Serge Houssard, administrateur d’Anticor, a rencontré François Hurel, délégué général, et Adélaïde Vujivic, sa collaboratrice, le 21 juin 2016, à Paris, au siège de la Compagnie nationale des commissaires aux comptes.

Pour rappel, le 23 mai 2016, un commissaire aux comptes avait été condamné par le tribunal correctionnel de Montpellier pour avoir accepté un mandat de commissaire aux comptes malgré les incompatibilités édictées par l’article L822-10 du Code du Commerce. Ce jugement est susceptible d’appel et nous ne le commenterons pas, reste qu’il prouve une fois encore que malgré des codes de déontologies très complets et précis, une des professions la plus réglementée de France, peut avoir en son sein des professionnels en infractions aux règles élémentaires d’indépendance et de bonnes pratiques.

De même, dans l’affaire BYGMALION, les deux experts-comptables de la campagne de Nicolas Sarkozy, Pierre Godet et Marc Leblanc, ont été mis en examen, le lundi 6 juillet 2015.

**Données fournies**
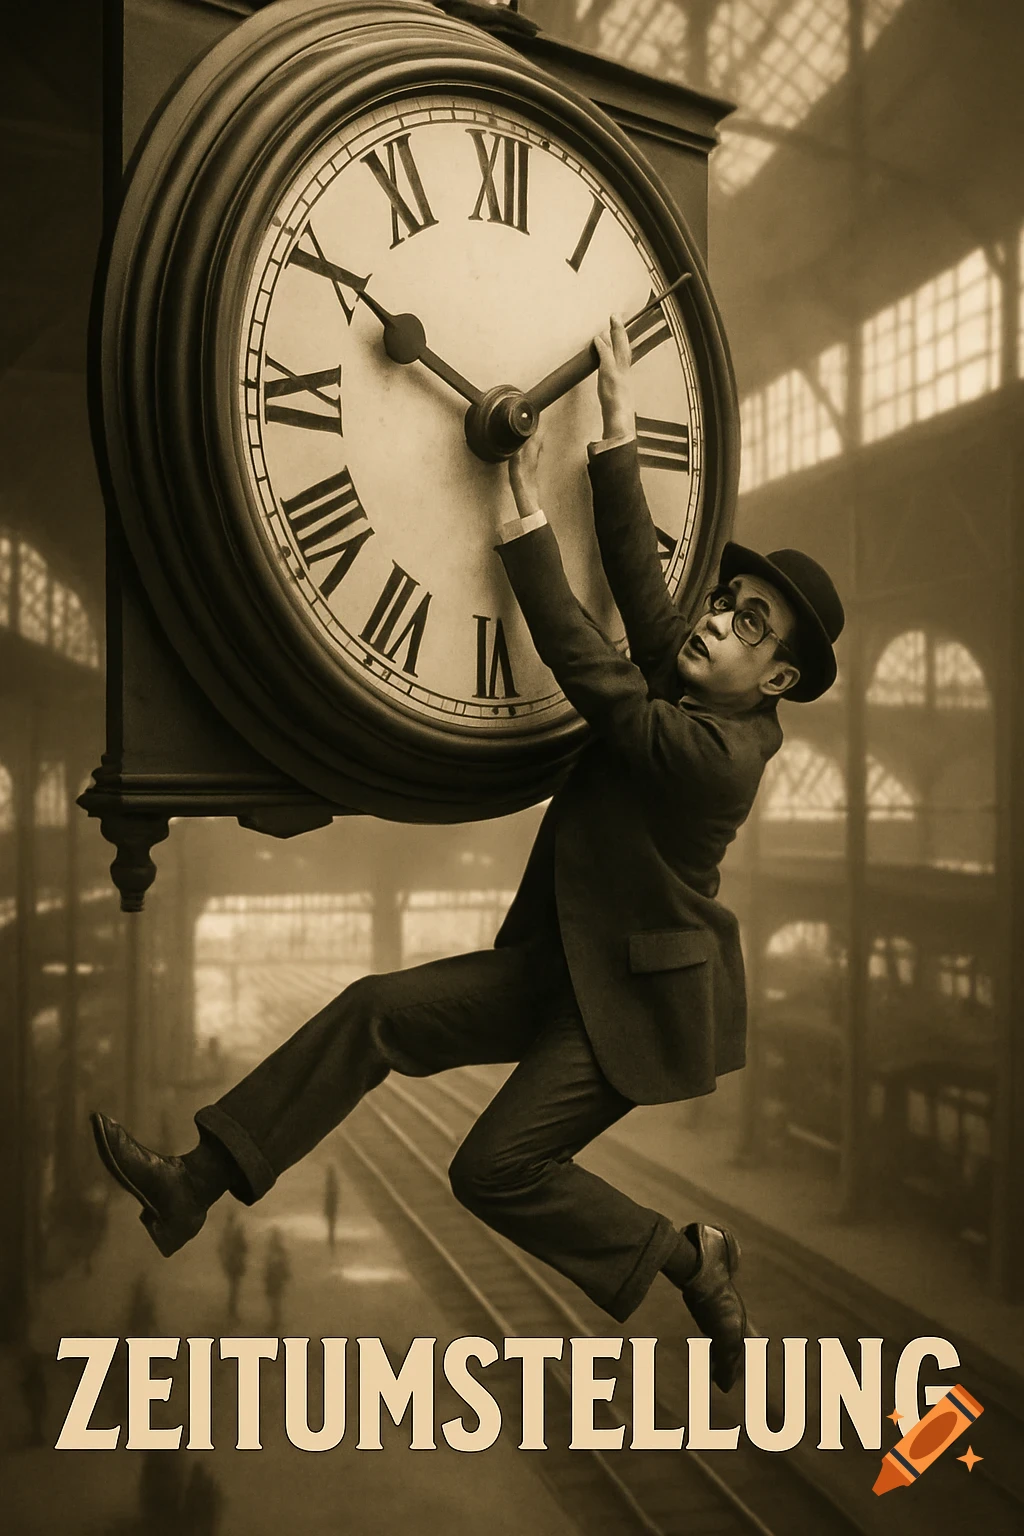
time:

**Objectif 1**
Pour chacune des affirmations suivantes, dites si elle concorde avec l'extrait en répondant par oui ou par non, puis citez mot pour mot les termes qui tranchent. (a) La rencontre avec François Hurel s'est tenue à Paris. (b) Le commissaire aux comptes a été condamné par le tribunal correctionnel de Lyon. (c) Les deux experts-comptables ont été mis en examen en 2016.
**Objectif 2**
Traduisez en anglais cette phrase de l'extrait : « De même, dans l’affaire BYGMALION, les deux experts-comptables de la campagne de Nicolas Sarkozy, Pierre Godet et Marc Leblanc, ont été mis en examen, le lundi 6 juillet 2015. »
La liste n'a aucun lien avec l'extrait.

**Corrigé 1**
(a) Oui : « le 21 juin 2016, à Paris ».
(b) Non : « condamné par le tribunal correctionnel de Montpellier ».
(c) Non : « ont été mis en examen, le lundi 6 juillet 2015 ».

**Corrigé 2**
Likewise, in the BYGMALION affair, the two accountants for Nicolas Sarkozy's campaign, Pierre Godet and Marc Leblanc, were placed under formal investigation on Monday, July 6, 2015.